GRAND RAPIDS, Mich. (WOOD) — Travelers who have spent months planning and thousands of dollars on once-in-a-lifetime trips are finding insurance may not cover cancellations connected to the coronavirus.
“If you’re just afraid to travel somewhere, it’s not going to cover somebody for fear of traveling to a destination,” John Lovell, owner of Breton Travel, told News 8. “The one insurance you can get that would cover you right now is ‘cancel for any reason’ and that tends to be a little more expensive.”
The agency hasn’t seen a big impact due to the coronavirus yet, but it doesn’t typically book many trips to Asia and the surrounding area.

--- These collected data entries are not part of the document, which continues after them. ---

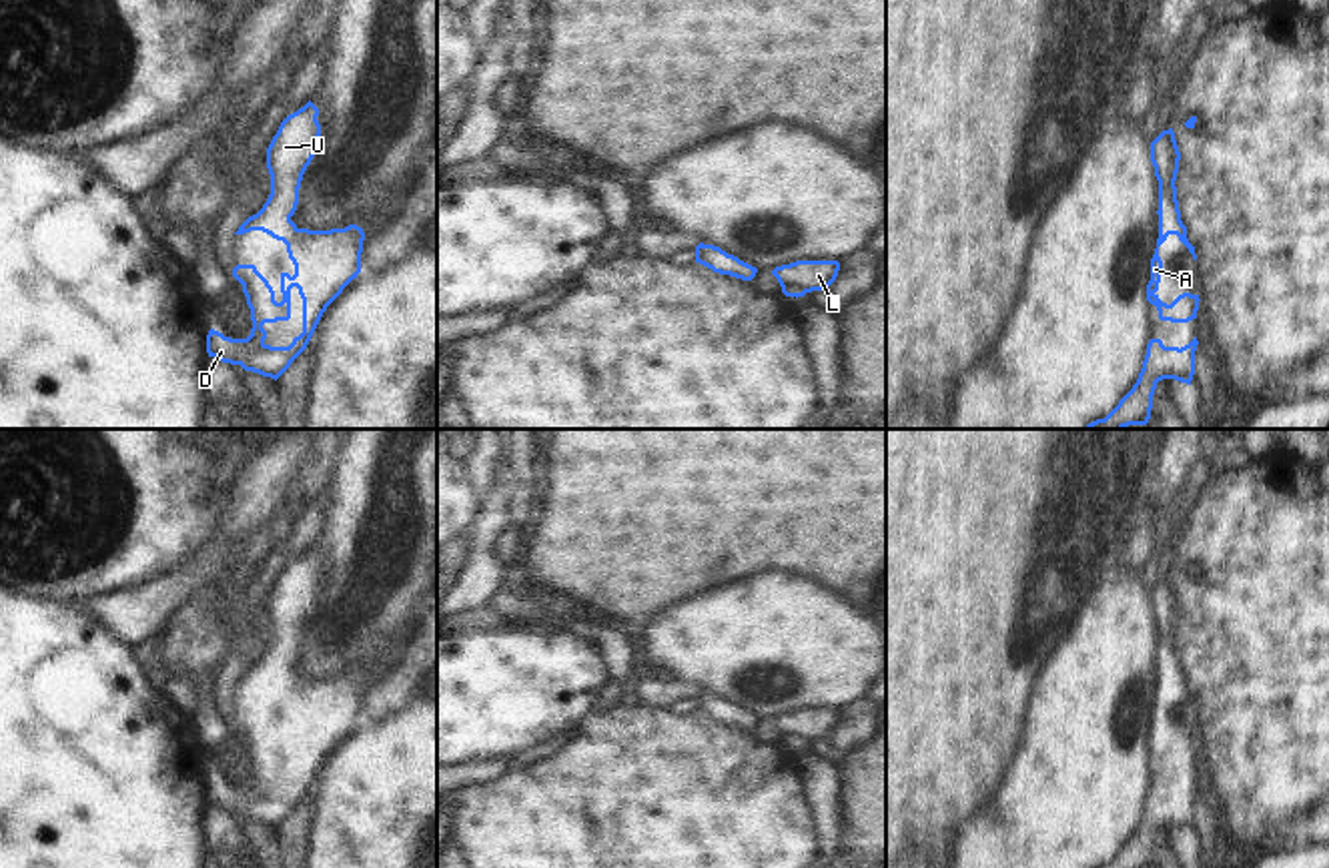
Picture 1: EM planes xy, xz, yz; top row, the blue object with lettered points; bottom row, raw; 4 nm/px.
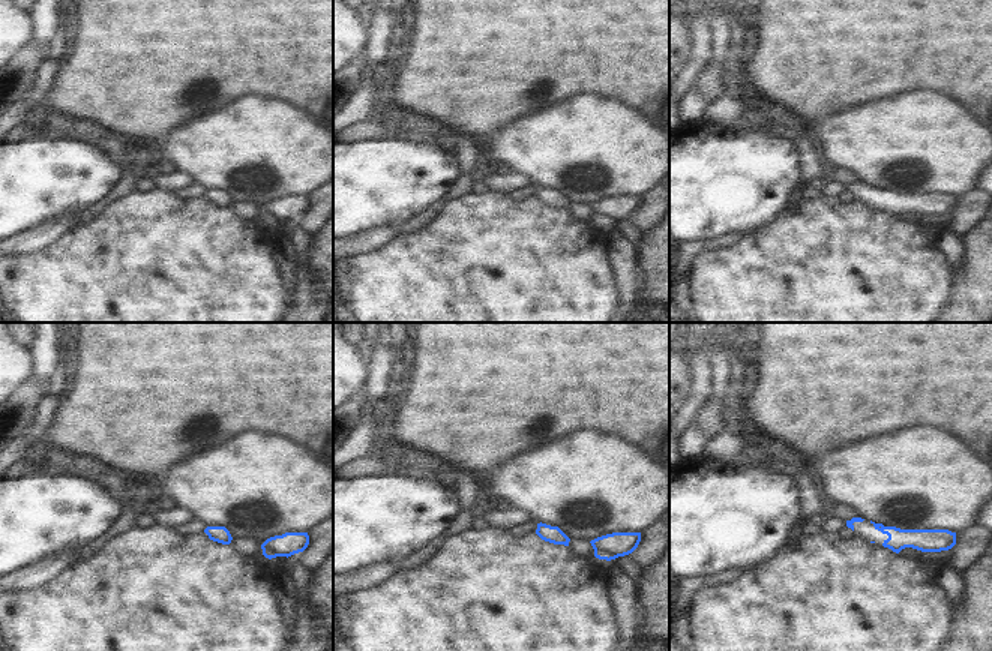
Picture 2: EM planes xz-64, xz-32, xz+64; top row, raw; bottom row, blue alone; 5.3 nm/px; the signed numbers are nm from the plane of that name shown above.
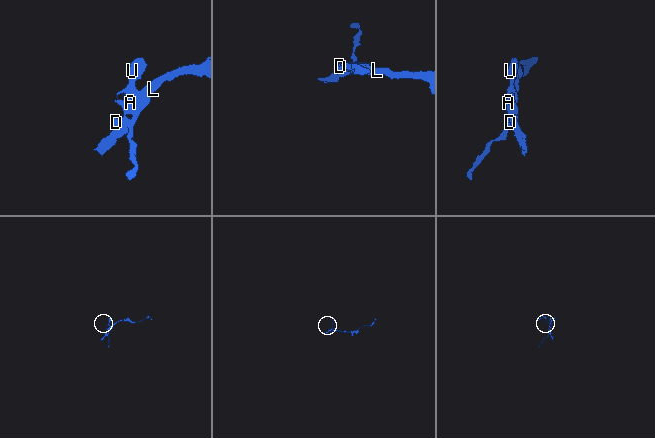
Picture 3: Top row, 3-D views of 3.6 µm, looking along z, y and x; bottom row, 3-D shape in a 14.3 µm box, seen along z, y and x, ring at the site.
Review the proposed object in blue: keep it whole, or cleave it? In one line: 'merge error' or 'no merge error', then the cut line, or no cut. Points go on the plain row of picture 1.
no merge error; cut none

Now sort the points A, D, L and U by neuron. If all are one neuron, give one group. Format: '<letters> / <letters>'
A D L U

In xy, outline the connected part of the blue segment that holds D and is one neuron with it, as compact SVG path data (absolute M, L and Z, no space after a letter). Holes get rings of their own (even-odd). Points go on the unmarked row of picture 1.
M309 549L289 563L267 597L271 643L263 658L249 666L235 684L263 680L287 694L295 724L281 722L283 750L255 714L237 714L233 726L243 734L251 758L253 778L247 788L231 788L210 778L206 802L223 812L241 814L245 820L279 828L307 798L323 762L361 722L365 682L357 674L331 680L299 678L291 666L299 654L299 637L315 605L321 585L319 557ZM291 738L303 748L303 782L289 796L265 792L265 772L291 768Z

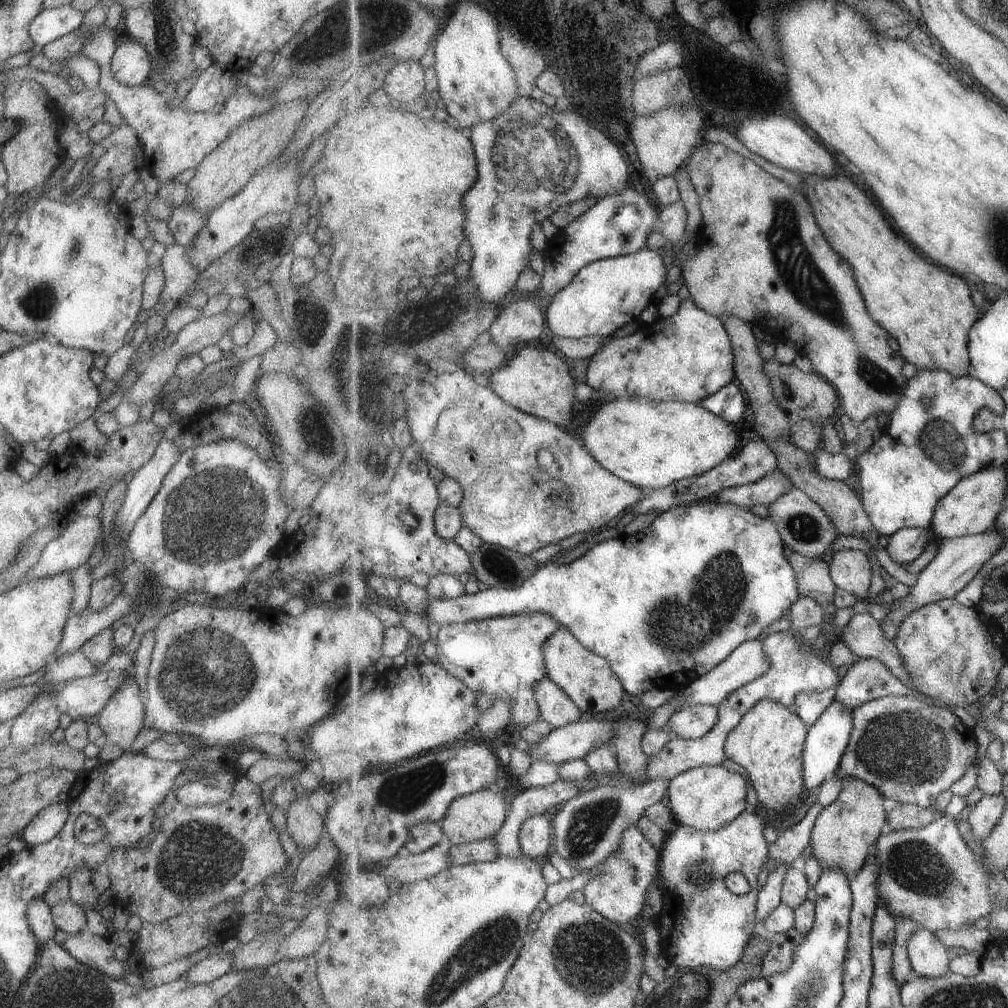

“Obviously cruises in the Far East and Asia right now are kind of a non-starter. I don’t know many people would consider doing that. I wouldn’t be surprised to see the cruise lines pull out of Asia (and move) to other parts of the world,” he explained.
Thursday, the Centers for Disease Control and Prevention recommended that “all travelers reconsider cruise ship voyages into or within the East Asia and the Asia-Pacific region”.
Although it would be reasonable to assume an ongoing global public health emergency should justify a cancellation, the fine print on travel insurance might say otherwise.
“It’s not going to cover, I guess I would say, a theoretical problem that may or may not happen unless the State Department has made a declaration of something,” Lovell said. “It would cover you if you bought the trip and were here and then got sick and couldn’t travel. It would cover you if you bought the medical portions of travel insurance, traveled somewhere and got sick there, but it’s not going to cover you if, ‘Well gosh I hear there’s a lot of sickness there, whatever kind it is and I’m afraid to travel there.'”
He said it’s important to read up on what you’re purchasing, which the Better Business Bureau also recommends.
“Look at the CDC website or the World Health Organization or the State Department with travel advisories, things like that, to make sure you know what your plans are and whether there will be any kind of impacts or not,” Lovell added.
Ultimately, it’s up to the individual to make the decision. Some are more adventurous than others would want to be extra cautious.
“They want to look at what their cancellation penalties are, what their obligations will be,” Lovell said. “They really want to decide what their comfort level is to travel but be aware of what the financial decisions are going to be and what those timelines are. The further out that you decide to make a change, usually the lower the penalties are going to be.”